- **ASSIGNMENT**
List each line of the data that holds the word "Titel".

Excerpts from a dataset
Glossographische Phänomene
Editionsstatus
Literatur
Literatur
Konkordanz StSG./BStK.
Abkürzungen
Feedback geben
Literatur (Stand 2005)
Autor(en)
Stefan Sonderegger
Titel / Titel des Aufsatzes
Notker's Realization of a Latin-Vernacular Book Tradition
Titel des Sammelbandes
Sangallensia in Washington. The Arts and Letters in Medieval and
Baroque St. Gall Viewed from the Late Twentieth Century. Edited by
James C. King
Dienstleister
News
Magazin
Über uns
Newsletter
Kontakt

==

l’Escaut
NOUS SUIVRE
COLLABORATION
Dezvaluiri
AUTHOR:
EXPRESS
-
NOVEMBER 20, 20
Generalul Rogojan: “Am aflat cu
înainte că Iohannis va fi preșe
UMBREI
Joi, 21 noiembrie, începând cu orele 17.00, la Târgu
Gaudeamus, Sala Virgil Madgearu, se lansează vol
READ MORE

- **WRITTEN SOLUTION**
Titel / Titel des Aufsatzes
Titel des Sammelbandes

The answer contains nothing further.